Stir together the flour, baking powder, and sugar. Then stir in the pistachios and apricots.
Lightly beat the eggs and then add to the mixture, along with the orange juice and zest. Mix until combined—it will be super wet and that’s okay.
On a very well-floured surface, roll (or smoosh) the mixture into a log about 3.5 inches wide and long enough to fit on you cookie tray (make sure you leave about 2 inches at each end since the log will expand in the oven). Since the dough likely super wet, you can be very liberal with the flour here and keep your hands well-floured as you work with it.
Bake for 15-20 minutes (or it may even be a few minutes longer than that, depending on how wet your dough is), until it is JUST done but a slight golden crust has formed. You definitely don’t want to overbake it at this stage. Remove from the oven and allow to cool on the tray completely.
Reduce the oven temperature to 300 (150C). Transfer the cooled log to a cutting board and using a serrated bread knife, cut the log into diagonal pieces about 1/2-inch thick.
Place the biscuits back on the baking tray, one of the cut sides down, and continue to bake for around 10 minutes on each side. They should be lightly golden and crispy, not soft or soggy in the middle. They might need another 10 minutes or so past that—mine did.
Remove from oven and cool on the tray for 5 minutes before cooling completely on a wire rack.
These will store for at least few days in an airtight container or large Ziploc. Make sure they are totally cool and dried out when you put them in the container, or they’ll hold that moisture in and get soggy and gross.
Don’t you love a recipe that’s *meant* to be overbaked?? 🙂
Orange, Apricot, & Pistacho Biscotti
Remember, moisture is your enemy on this…a longer, lower bake will be your best friend in drying out the biscotti so it gets nice and hard
- 1 1/4 cup plain flour (you’ll probably need at least another 1/4 or 1/2 cup as well)
- 1/2 cup of white sugar
- 1 teaspoon of baking powder
- 2 large eggs
- ½ cup of pistachios, roughly chopped
- ½ cup dried apricots, finely chopped
- The juice and zest of half an orange
- Heat oven to 320 (160C) and line a cookie tray with parchment paper or silicone.
- Roughly chop the pistachios and toast for a few minutes on low or medium heat. Watch them carefully so they don’t burn! Chop up the apricots and zest your orange as well.
- Stir together the flour, baking powder, and sugar. Then stir in the pistachios and apricots.
- Lightly beat the eggs and then add to the mixture, along with the orange juice and zest. Mix until combined—it will be super wet and that’s okay.
- On a very well-floured surface, roll (or smoosh) the mixture into a log about 3.5 inches wide and long enough to fit on you cookie tray (make sure you leave about 2 inches at each end since the log will expand in the oven). Since the dough likely super wet, you can be very liberal with the flour here and keep your hands well-floured as you work with it.

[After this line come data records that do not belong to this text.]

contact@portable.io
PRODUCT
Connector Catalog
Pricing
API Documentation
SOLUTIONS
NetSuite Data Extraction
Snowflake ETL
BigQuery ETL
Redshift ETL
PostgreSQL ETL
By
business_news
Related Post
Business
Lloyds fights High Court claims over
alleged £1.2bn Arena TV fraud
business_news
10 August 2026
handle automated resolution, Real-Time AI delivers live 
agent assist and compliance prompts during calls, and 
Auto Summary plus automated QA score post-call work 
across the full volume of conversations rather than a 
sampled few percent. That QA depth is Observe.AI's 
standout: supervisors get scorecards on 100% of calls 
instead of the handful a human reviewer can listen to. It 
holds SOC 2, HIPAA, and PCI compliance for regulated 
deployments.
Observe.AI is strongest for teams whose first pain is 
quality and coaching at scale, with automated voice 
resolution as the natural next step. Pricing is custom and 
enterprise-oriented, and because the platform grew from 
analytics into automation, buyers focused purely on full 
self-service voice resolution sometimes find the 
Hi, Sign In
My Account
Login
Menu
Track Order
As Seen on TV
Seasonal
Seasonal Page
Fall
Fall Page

- Bake for 15-20 minutes (or it may even be a few minutes longer than that, depending on how wet your dough is), until it is JUST done but a slight golden crust has formed. You definitely don’t want to overbake it at this stage. Remove from the oven and allow to cool on the tray completely.

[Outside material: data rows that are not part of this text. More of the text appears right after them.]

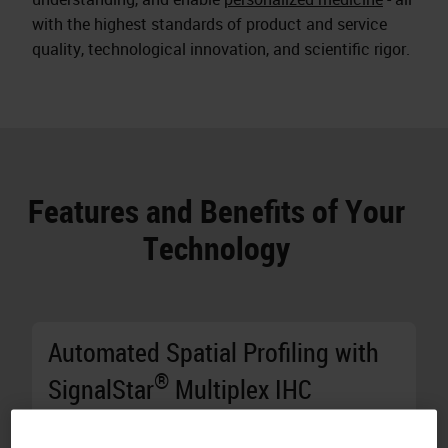
with the highest standards of product and service
quality, technological innovation, and scientific rigor.
Features and Benefits of Your
Technology
Automated Spatial Profiling with
®
SignalStar
Multiplex IHC
Generate Results in Two Days:
Stain 10 8-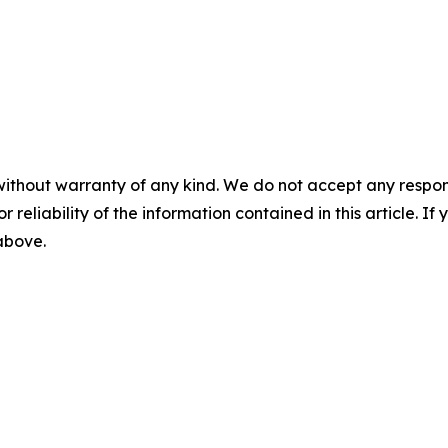
without warranty of any kind. We do not accept any responsib
r reliability of the information contained in this article. I
 above.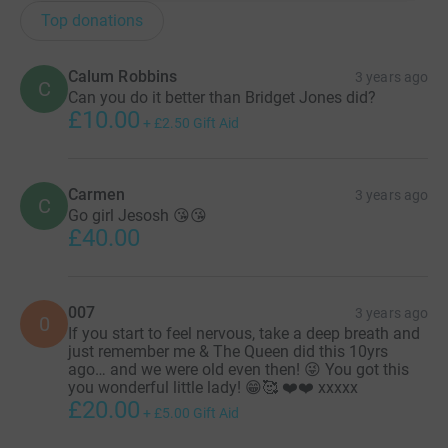
Top donations
Calum Robbins
3 years ago
C
Can you do it better than Bridget Jones did?
£10.00
+
£2.50
Gift Aid
Carmen
3 years ago
C
Go girl Jesosh 😘😘
£40.00
007
3 years ago
0
If you start to feel nervous, take a deep breath and
just remember me & The Queen did this 10yrs
ago… and we were old even then! 😜 You got this
you wonderful little lady! 😁🥰 ❤️❤️ xxxxx
£20.00
+
£5.00
Gift Aid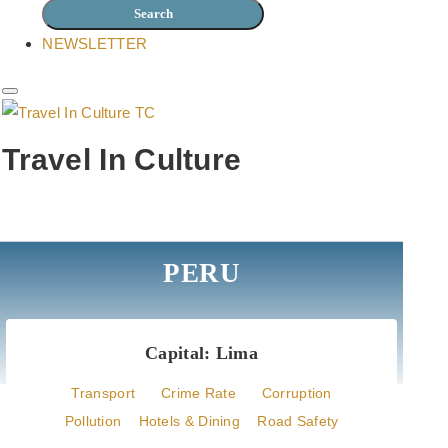
NEWSLETTER
Travel In Culture
Easy acces to local culture
PERU
Capital: Lima
Transport
Crime Rate
Corruption
Pollution
Hotels & Dining
Road Safety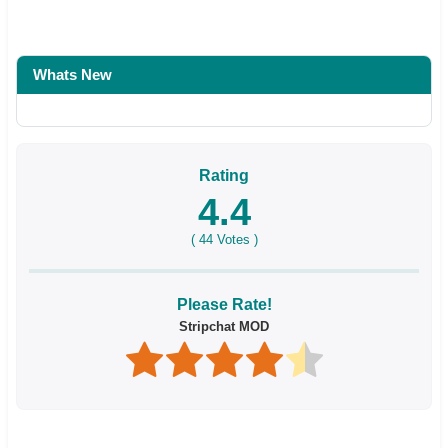
Whats New
Rating
4.4
(
44
Votes )
Please Rate!
Stripchat MOD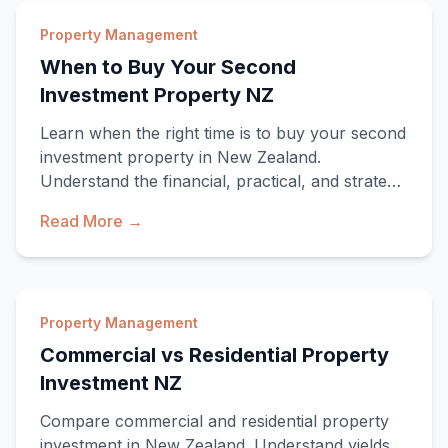
Property Management
When to Buy Your Second
Investment Property NZ
Learn when the right time is to buy your second
investment property in New Zealand.
Understand the financial, practical, and strategic
indic
Read More →
Property Management
Commercial vs Residential Property
Investment NZ
Compare commercial and residential property
investment in New Zealand. Understand yields,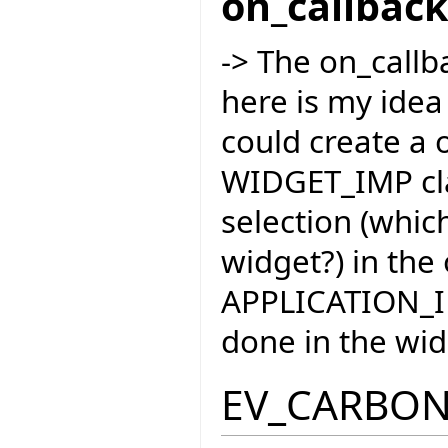
on_callbac
-> The on_callba
here is my idea
could create a 
WIDGET_IMP cla
selection (whic
widget?) in the
APPLICATION_IM
done in the wid
EV_CARBO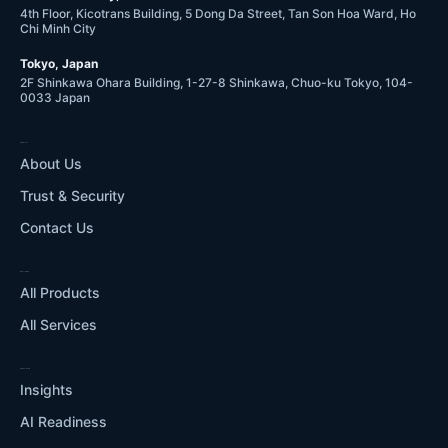
4th Floor, Kicotrans Building, 5 Dong Da Street, Tan Son Hoa Ward, Ho
Chi Minh City
Tokyo, Japan
2F Shinkawa Ohara Building, 1-27-8 Shinkawa, Chuo-ku Tokyo, 104-
0033 Japan
COMPANY
About Us
Trust & Security
Contact Us
WHAT WE DO
All Products
All Services
RESOURCES
Insights
AI Readiness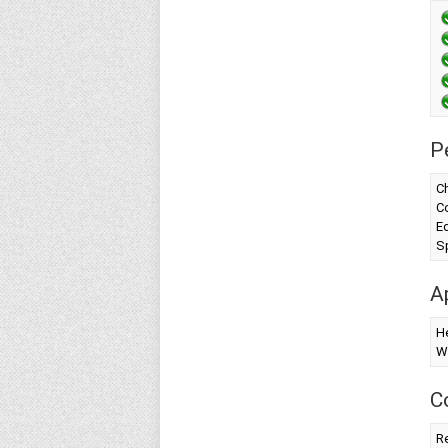
P
Ch
Co
Ed
Sp
A
H
W
C
Re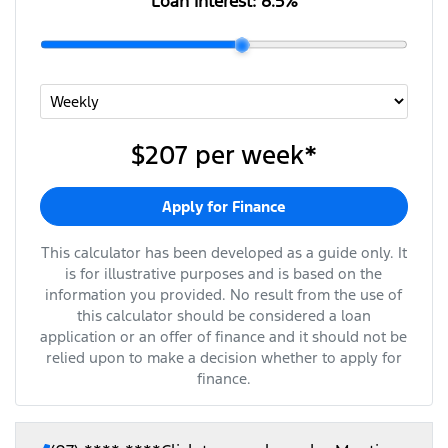
Loan Interest:
8.5
%
$207
per
week
*
Apply for Finance
This calculator has been developed as a guide only. It
is for illustrative purposes and is based on the
information you provided. No result from the use of
this calculator should be considered a loan
application or an offer of finance and it should not be
relied upon to make a decision whether to apply for
finance.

- Reduce the oven temperature to 300 (150C). Transfer the cooled log to a cutting board and using a serrated bread knife, cut the log into diagonal pieces about 1/2-inch thick.
- Place the biscuits back on the baking tray, one of the cut sides down, and continue to bake for around 10 minutes on each side. They should be lightly golden and crispy, not soft or soggy in the middle. They might need another 10 minutes or so past that—mine did.
- Remove from oven and cool on the tray for 5 minutes before cooling completely on a wire rack. Once they’re totally cool and dried out, you can store in a Ziploc or airtight container.